L'Union africaine a de nouveau critiqué la CPI mercredi pour l'attention jugée excessive portée à ce continent, et demandé devant les Etats membres de la Cour réunis à La Haye que les poursuites contre le vice-président kényan soient abandonnées.
"Nous sommes arrivés à la conclusion que la CPI, dont la mise en place était fortement soutenue par l'Afrique (...) n'est plus un tribunal pour tous", a affirmé le ministre éthiopien des Affaires étrangères Tedros Adhamon Ghebreyesus.
Il s'exprimait au nom de l'Union africaine lors de la 14e session de l'Assemblée des Etat parties, l'organe législatif de la Cour regroupant les 123 Etats ayant ratifié le Statut de Rome, traité fondateur de la Cour pénale internationale.
L'Union africaine, menée en particulier par le Kenya, a déjà accusé la cour, à de nombreuses reprises, de cibler les Africains de manière excessive: toutes les enquêtes de la CPI se situent en effet sur ce continent, tout comme une majorité des examens préliminaires, étape préalable à l'ouverture d'une enquête.
Cela inclut notamment les poursuites contre le président kényan Uhuru Kenyatta et un procès en cours contre son vice-président William Ruto.
Les deux hommes sont soupçonnés de crimes contre l'humanité pour leurs rôles présumés dans les violences post-électorales de fin 2007-début 2008, qui avaient fait plus de 1.000 morts et 600.000 déplacés
La procureure de la CPI Fatou Bensouda avait abandonné les charges contre M. Kenyatta en décembre.

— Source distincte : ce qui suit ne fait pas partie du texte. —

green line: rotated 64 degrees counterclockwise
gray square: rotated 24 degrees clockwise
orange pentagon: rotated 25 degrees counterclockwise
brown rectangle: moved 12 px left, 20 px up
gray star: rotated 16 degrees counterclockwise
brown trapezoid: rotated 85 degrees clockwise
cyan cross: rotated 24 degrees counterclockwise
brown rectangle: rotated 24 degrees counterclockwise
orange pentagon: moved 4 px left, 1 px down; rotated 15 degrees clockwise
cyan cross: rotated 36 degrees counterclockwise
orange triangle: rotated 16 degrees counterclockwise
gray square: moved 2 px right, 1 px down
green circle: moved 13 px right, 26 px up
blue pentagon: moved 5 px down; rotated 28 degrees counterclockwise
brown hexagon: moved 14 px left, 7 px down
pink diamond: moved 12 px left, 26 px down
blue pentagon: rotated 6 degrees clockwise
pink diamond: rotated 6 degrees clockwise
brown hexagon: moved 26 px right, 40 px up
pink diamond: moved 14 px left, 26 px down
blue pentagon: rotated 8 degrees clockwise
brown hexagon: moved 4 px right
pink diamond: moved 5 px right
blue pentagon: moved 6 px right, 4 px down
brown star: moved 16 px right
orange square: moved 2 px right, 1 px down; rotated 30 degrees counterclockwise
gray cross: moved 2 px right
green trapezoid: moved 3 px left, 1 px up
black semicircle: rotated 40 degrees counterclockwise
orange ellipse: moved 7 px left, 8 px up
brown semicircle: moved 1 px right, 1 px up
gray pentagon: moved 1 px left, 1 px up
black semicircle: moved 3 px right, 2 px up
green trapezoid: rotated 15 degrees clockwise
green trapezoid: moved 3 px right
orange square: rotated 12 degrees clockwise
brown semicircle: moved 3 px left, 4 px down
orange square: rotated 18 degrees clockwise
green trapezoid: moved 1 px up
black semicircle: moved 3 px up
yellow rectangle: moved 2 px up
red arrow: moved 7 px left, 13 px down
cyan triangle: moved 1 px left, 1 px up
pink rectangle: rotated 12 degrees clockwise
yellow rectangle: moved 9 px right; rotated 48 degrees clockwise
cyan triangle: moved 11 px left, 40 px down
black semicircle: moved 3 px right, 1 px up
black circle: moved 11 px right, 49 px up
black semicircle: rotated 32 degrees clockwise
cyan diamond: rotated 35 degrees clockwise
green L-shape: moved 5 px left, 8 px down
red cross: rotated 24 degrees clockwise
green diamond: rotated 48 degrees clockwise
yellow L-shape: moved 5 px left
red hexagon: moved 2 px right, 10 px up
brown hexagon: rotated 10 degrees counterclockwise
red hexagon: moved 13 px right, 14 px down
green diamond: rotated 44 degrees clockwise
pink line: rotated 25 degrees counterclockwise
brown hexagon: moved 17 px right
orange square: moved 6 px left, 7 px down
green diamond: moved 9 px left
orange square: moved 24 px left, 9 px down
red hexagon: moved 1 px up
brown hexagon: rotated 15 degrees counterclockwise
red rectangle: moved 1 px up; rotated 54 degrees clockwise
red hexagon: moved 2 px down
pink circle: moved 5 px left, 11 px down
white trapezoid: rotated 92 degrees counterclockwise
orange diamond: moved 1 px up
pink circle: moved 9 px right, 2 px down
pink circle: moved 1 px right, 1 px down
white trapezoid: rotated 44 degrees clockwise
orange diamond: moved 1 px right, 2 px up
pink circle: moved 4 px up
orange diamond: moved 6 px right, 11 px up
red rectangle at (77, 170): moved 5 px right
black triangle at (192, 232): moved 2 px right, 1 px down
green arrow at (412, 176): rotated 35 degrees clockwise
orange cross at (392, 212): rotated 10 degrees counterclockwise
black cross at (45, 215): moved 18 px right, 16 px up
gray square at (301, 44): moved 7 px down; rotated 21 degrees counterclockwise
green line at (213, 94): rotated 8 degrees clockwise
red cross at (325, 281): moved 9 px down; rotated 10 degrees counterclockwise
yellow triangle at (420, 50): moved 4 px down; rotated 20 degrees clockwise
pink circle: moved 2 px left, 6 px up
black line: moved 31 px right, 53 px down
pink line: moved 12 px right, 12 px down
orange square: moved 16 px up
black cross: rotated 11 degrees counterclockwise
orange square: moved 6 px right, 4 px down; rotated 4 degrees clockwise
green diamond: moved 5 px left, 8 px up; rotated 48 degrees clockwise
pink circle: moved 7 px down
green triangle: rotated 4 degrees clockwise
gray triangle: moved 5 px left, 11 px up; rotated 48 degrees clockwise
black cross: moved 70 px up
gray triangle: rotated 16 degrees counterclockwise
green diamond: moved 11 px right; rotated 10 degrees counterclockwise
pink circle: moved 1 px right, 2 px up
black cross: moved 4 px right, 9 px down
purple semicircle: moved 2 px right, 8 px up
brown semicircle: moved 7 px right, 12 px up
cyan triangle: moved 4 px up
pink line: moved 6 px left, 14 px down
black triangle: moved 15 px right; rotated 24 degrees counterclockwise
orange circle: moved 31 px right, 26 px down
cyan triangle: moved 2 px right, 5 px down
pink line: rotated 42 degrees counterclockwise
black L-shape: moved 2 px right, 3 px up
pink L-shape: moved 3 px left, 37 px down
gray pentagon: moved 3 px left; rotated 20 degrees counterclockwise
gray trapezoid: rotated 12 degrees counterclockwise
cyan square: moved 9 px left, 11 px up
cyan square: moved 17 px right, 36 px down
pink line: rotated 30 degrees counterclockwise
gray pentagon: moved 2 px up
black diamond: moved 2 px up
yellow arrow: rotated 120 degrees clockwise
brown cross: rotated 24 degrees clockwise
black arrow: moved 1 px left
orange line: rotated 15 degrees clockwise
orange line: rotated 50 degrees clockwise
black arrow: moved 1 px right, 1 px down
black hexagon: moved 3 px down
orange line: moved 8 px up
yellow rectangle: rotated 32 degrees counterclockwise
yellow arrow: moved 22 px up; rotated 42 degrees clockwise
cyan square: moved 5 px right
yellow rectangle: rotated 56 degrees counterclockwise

Les procédures avaient été marquées par des accusations d'intimidations de témoins, de corruption et de faux témoignages.
Le Kenya veut désormais mettre à l'agenda de l'Assemblée l'utilisation par le procureur d'"anciens témoignages", soit les déclarations des témoins recueillies par son équipe avant que ceux-ci "ne succombent aux influences irrégulières".
"Nous estimons que les juges ont agi en dehors de leurs compétences en admettant les preuves retirées dans cette affaire", a affirmé à l'AFP la ministre kényane de la Justice, Amina Mohamed. "Ces affaires n'auraient jamais dû débuter devant la Cour, elles auraient dû être gérées au niveau régional et national".
Dans un entretien à l'AFP, la procureure Fatou Bensouda a assuré qu'il n'y avait "aucune volonté politique" au Kenya pour faire parvenir ces dossiers devant la justice.
Mme Bensouda a rappellé qu'à part les dossiers au Kenya, au Soudan et en Lybie, "les dossiers ont été initiés à la demande des Etats africains".